TASK: Give back exactly the lines of the material below, starting with the line with "51: (41, 345, 5.19)" and going on through the line with "62: (706, 353, 3.61)".
+++++
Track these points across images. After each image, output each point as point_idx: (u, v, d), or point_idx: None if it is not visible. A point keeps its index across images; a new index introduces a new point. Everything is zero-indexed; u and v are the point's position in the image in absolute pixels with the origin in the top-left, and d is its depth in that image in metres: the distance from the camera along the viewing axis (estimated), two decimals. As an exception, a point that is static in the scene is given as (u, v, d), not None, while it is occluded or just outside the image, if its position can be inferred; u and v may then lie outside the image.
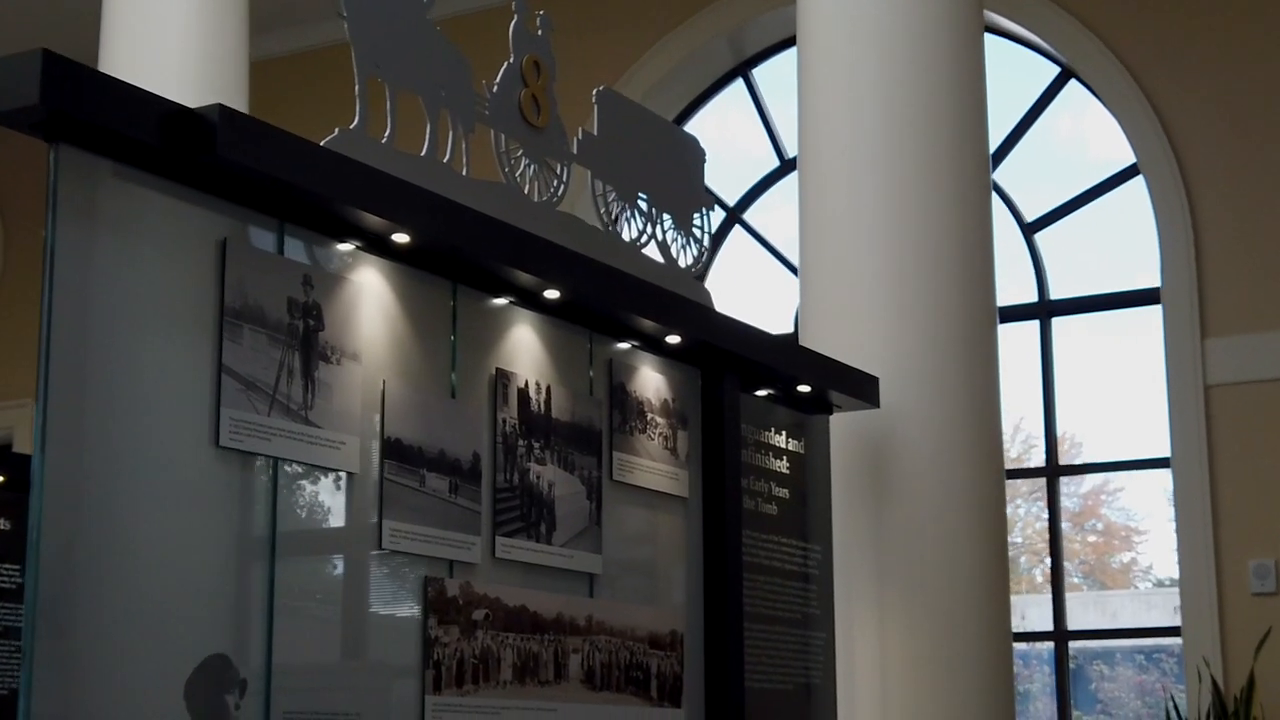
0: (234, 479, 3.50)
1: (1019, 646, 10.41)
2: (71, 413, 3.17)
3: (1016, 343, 9.82)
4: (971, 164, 6.40)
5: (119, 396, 3.27)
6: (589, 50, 10.20)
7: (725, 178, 10.79)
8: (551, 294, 4.40)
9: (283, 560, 3.57)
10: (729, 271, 10.96)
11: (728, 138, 11.33)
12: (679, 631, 4.84)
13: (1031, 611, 11.13)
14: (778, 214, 10.82)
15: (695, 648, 4.94)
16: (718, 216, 10.76)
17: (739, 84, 11.06)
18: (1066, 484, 10.81)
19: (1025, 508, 11.91)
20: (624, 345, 4.81)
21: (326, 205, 3.72)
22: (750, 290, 10.99)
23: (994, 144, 9.79)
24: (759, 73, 10.99)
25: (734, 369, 5.17)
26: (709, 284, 5.47)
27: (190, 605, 3.36)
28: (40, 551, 3.07)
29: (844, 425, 5.98)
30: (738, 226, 10.95)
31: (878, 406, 5.86)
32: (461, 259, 4.14)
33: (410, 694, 3.89)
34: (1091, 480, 11.76)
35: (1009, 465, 9.66)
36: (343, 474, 3.77)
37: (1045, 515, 10.07)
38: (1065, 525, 11.06)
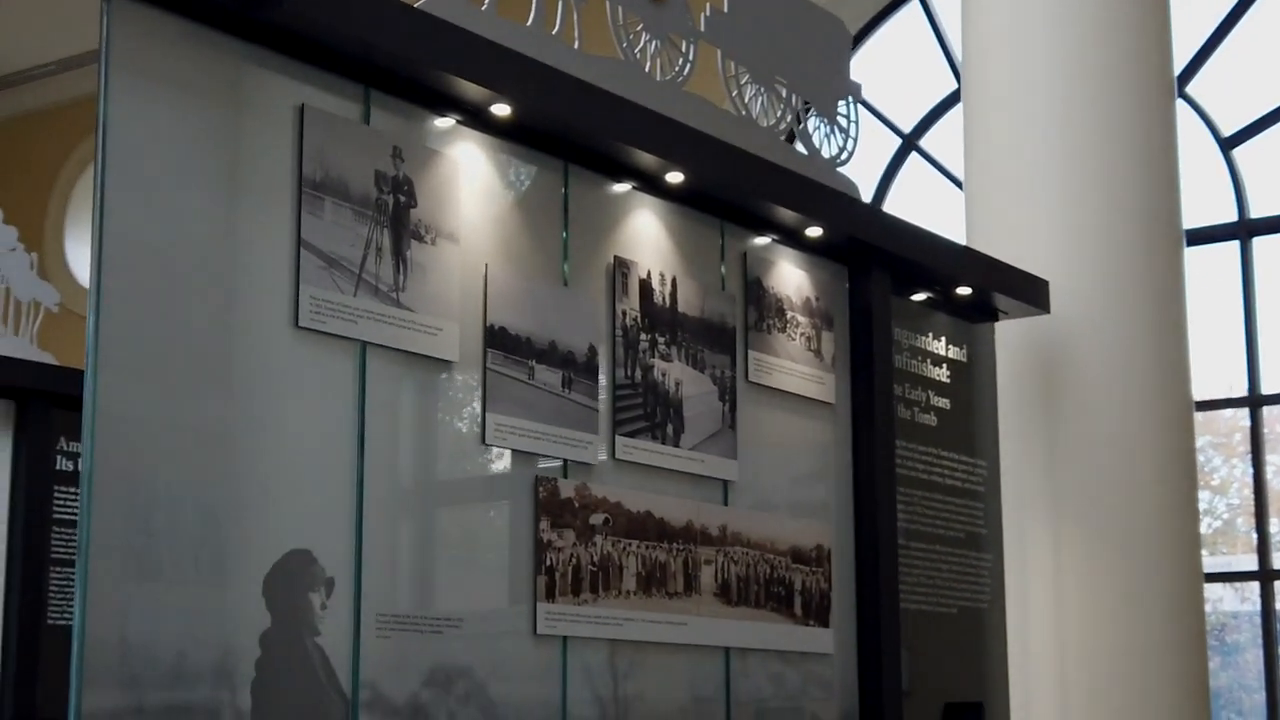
0: (317, 363, 3.25)
1: (1227, 598, 9.84)
2: (126, 286, 2.93)
3: (1214, 265, 9.22)
4: (1153, 71, 5.91)
5: (181, 271, 3.03)
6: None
7: (900, 105, 10.33)
8: (675, 178, 4.07)
9: (373, 453, 3.31)
10: (905, 202, 10.50)
11: (903, 62, 10.85)
12: (826, 546, 4.49)
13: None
14: (957, 143, 10.31)
15: (845, 565, 4.58)
16: (889, 144, 10.31)
17: (914, 5, 10.56)
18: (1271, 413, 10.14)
19: (1240, 469, 11.21)
20: (762, 239, 4.47)
21: (416, 71, 3.44)
22: (929, 224, 10.50)
23: (1188, 54, 9.20)
24: (934, -7, 10.49)
25: (884, 267, 4.78)
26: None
27: (269, 497, 3.12)
28: (95, 431, 2.84)
29: (1011, 334, 5.56)
30: (914, 154, 10.48)
31: (1048, 312, 5.43)
32: (573, 136, 3.83)
33: (520, 601, 3.61)
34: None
35: (1209, 397, 9.12)
36: (440, 362, 3.50)
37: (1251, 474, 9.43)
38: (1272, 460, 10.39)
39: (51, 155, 11.91)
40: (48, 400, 5.89)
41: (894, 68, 10.48)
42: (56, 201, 11.90)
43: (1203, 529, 6.35)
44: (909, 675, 4.67)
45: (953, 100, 10.39)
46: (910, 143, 10.51)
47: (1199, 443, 6.17)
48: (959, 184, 10.22)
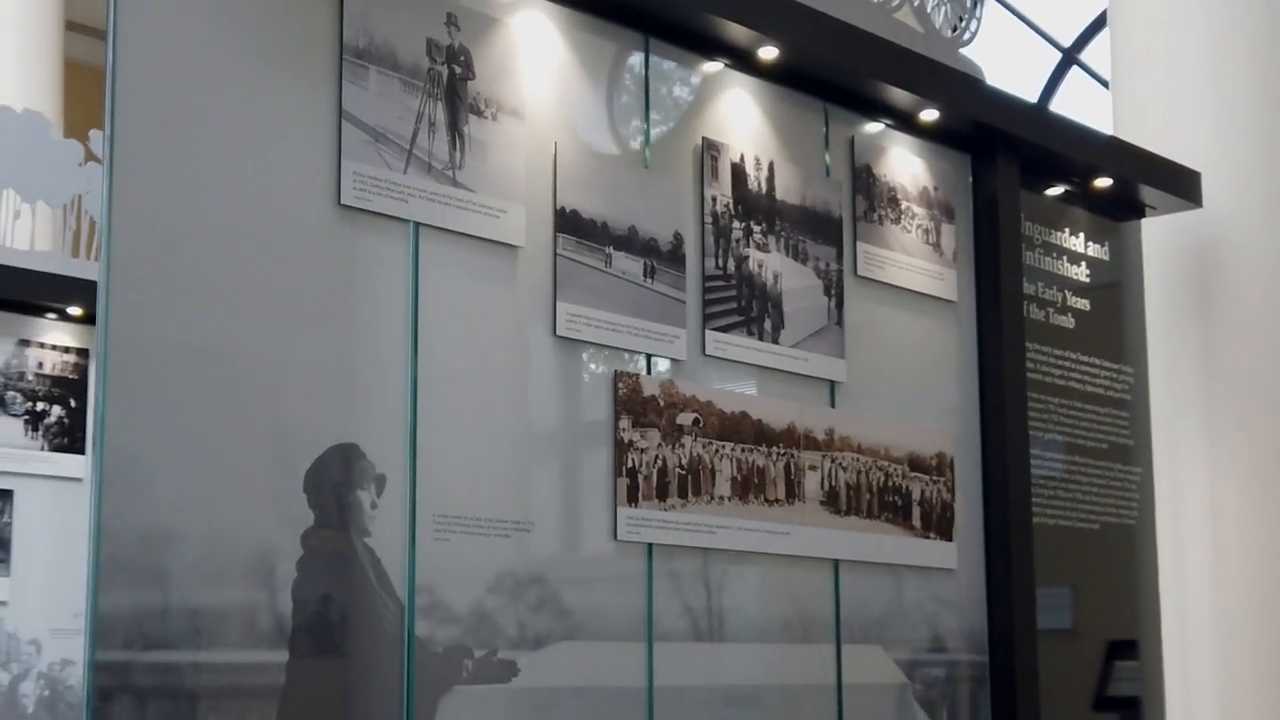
0: (363, 244, 3.01)
1: None
2: (144, 155, 2.72)
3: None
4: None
5: (209, 146, 2.81)
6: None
7: (1059, 19, 9.85)
8: (769, 54, 3.76)
9: (428, 342, 3.07)
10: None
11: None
12: (948, 454, 4.16)
13: None
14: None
15: (970, 475, 4.24)
16: (1048, 59, 9.83)
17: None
18: None
19: None
20: (872, 125, 4.13)
21: (470, -69, 3.18)
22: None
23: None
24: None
25: (1012, 154, 4.42)
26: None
27: (312, 387, 2.90)
28: (110, 300, 2.63)
29: (1160, 231, 5.15)
30: (1074, 68, 9.98)
31: (1199, 205, 5.00)
32: (654, 8, 3.54)
33: (597, 505, 3.35)
34: None
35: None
36: (505, 247, 3.24)
37: None
38: None
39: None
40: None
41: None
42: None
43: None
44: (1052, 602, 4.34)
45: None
46: (1070, 57, 10.01)
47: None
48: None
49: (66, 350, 5.27)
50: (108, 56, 2.69)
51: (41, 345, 5.19)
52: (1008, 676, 4.16)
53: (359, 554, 2.91)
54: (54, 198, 5.35)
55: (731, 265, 3.70)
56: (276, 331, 2.86)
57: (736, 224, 3.72)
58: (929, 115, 4.16)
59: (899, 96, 4.07)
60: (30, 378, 5.19)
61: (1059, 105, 10.08)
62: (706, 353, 3.61)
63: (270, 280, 2.86)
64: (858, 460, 3.90)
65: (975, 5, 4.54)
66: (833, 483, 3.83)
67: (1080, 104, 10.05)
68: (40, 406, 5.20)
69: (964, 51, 4.41)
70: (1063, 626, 4.67)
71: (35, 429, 5.16)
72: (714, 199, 3.68)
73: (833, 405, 3.89)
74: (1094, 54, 9.95)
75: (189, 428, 2.71)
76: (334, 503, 2.89)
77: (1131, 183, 4.82)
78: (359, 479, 2.93)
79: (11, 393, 5.15)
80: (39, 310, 5.12)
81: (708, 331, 3.61)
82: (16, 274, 4.99)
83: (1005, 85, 4.49)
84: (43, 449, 5.17)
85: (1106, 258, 4.87)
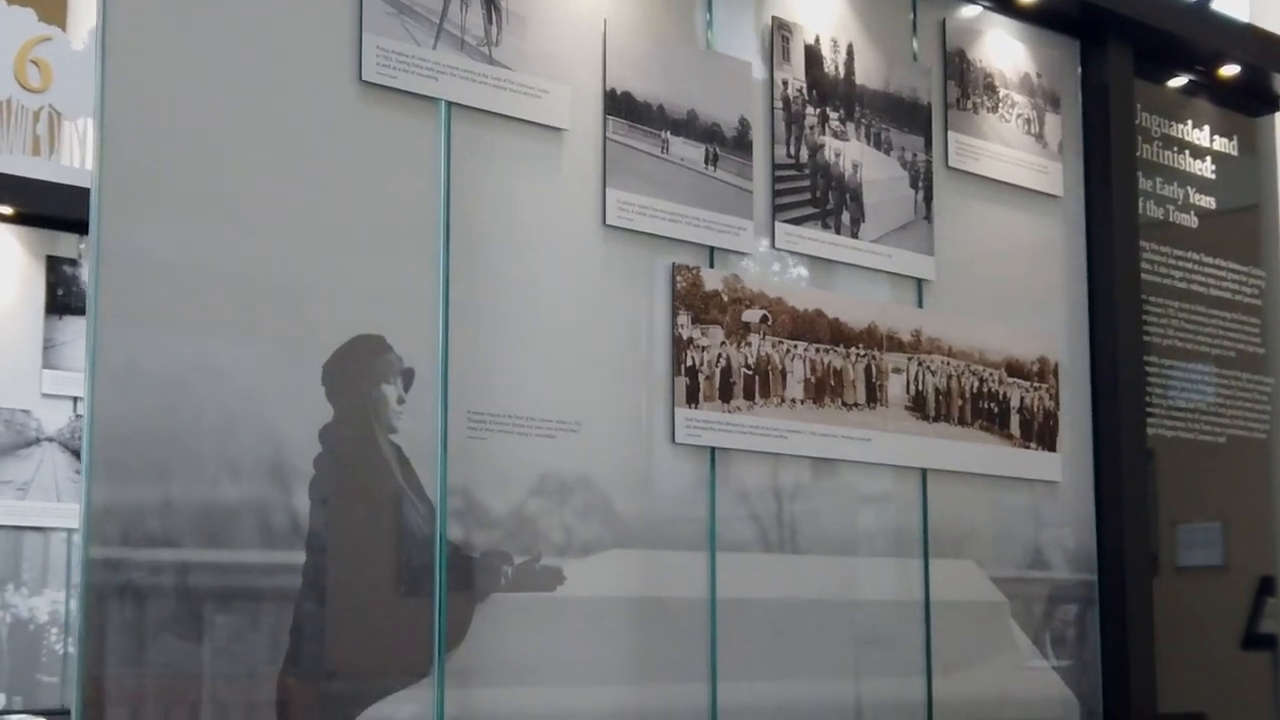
0: (388, 124, 2.83)
1: None
2: (139, 36, 2.56)
3: None
4: None
5: (211, 16, 2.64)
6: None
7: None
8: (846, -74, 3.51)
9: (461, 229, 2.88)
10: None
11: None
12: (1051, 360, 3.87)
13: None
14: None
15: (1077, 381, 3.96)
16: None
17: None
18: None
19: None
20: (968, 9, 3.85)
21: None
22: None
23: None
24: None
25: (1126, 39, 4.10)
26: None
27: (331, 274, 2.72)
28: (102, 188, 2.49)
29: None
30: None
31: (1339, 95, 4.63)
32: (714, -124, 3.31)
33: (653, 405, 3.14)
34: None
35: None
36: (547, 129, 3.04)
37: None
38: None
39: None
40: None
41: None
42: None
43: None
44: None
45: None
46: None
47: None
48: None
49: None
50: (101, -81, 2.53)
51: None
52: (1118, 597, 3.88)
53: (384, 452, 2.74)
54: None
55: (805, 154, 3.45)
56: (294, 217, 2.69)
57: (811, 110, 3.47)
58: (1029, -4, 3.87)
59: (995, -26, 3.79)
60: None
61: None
62: (776, 246, 3.38)
63: (287, 163, 2.70)
64: (948, 364, 3.64)
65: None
66: (919, 387, 3.58)
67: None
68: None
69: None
70: (1214, 563, 4.38)
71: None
72: (785, 82, 3.44)
73: (920, 305, 3.63)
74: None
75: (196, 316, 2.56)
76: (356, 397, 2.72)
77: (1264, 72, 4.46)
78: (384, 372, 2.76)
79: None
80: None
81: (777, 223, 3.38)
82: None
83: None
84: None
85: (1235, 153, 4.53)
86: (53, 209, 5.29)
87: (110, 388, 2.45)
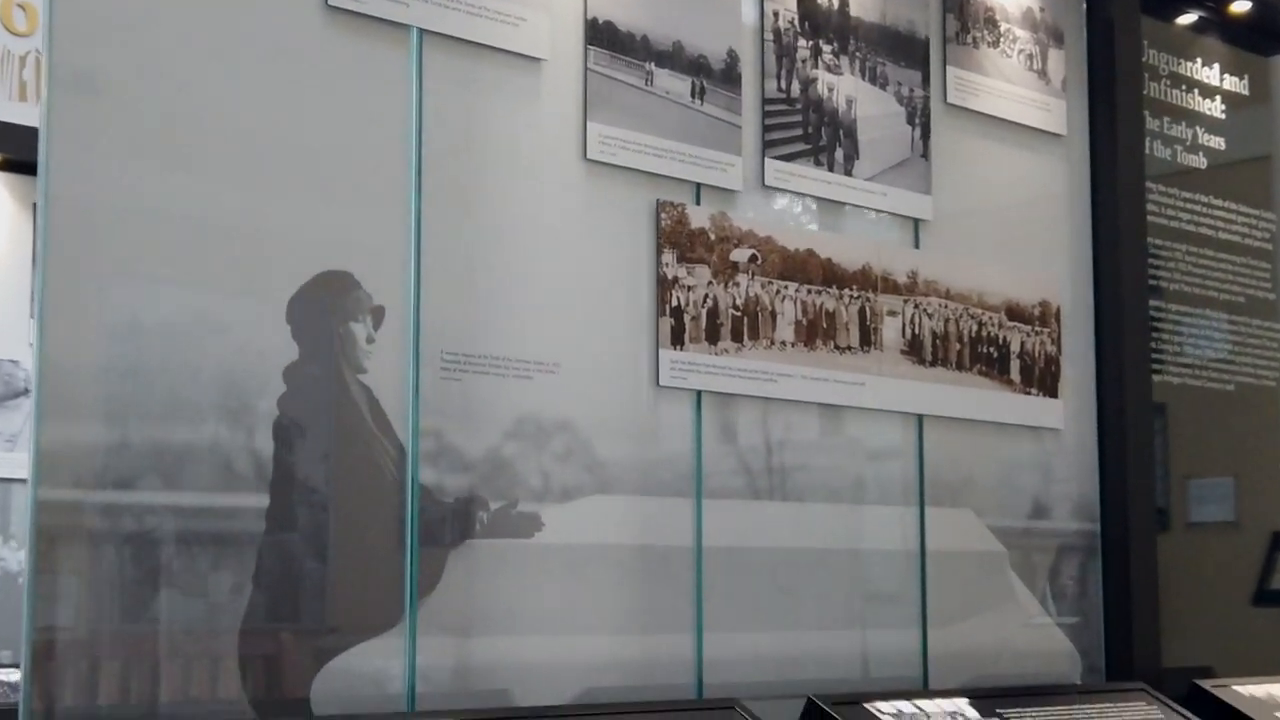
0: (355, 51, 2.71)
1: None
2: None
3: None
4: None
5: (172, -68, 2.54)
6: None
7: None
8: None
9: (433, 162, 2.77)
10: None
11: None
12: (1053, 303, 3.76)
13: None
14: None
15: (1079, 326, 3.84)
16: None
17: None
18: None
19: None
20: (969, -62, 3.72)
21: None
22: None
23: None
24: None
25: (1132, -28, 3.97)
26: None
27: (296, 208, 2.62)
28: (51, 120, 2.38)
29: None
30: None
31: (1354, 33, 4.49)
32: None
33: (636, 346, 3.03)
34: None
35: None
36: (524, 59, 2.92)
37: None
38: None
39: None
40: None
41: None
42: None
43: None
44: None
45: None
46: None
47: None
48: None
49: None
50: None
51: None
52: (1122, 548, 3.78)
53: (352, 392, 2.64)
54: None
55: (796, 88, 3.33)
56: (256, 150, 2.58)
57: (803, 42, 3.35)
58: (1032, -74, 3.74)
59: (996, -96, 3.65)
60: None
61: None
62: (766, 183, 3.26)
63: (248, 94, 2.58)
64: (945, 307, 3.53)
65: None
66: (916, 330, 3.47)
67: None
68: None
69: None
70: (1226, 518, 4.28)
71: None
72: (776, 13, 3.31)
73: (916, 246, 3.52)
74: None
75: (153, 254, 2.46)
76: (323, 335, 2.62)
77: (1276, 9, 4.33)
78: (352, 310, 2.66)
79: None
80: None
81: (767, 160, 3.26)
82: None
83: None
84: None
85: (1246, 92, 4.39)
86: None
87: (62, 326, 2.35)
+++++
SOLUTION TO THIS PROBLEM:
51: (41, 345, 5.19)
52: (1008, 676, 4.16)
53: (359, 554, 2.91)
54: (54, 198, 5.35)
55: (731, 265, 3.70)
56: (276, 331, 2.86)
57: (736, 224, 3.72)
58: (929, 115, 4.16)
59: (899, 96, 4.07)
60: (30, 378, 5.19)
61: (1059, 105, 10.08)
62: (706, 353, 3.61)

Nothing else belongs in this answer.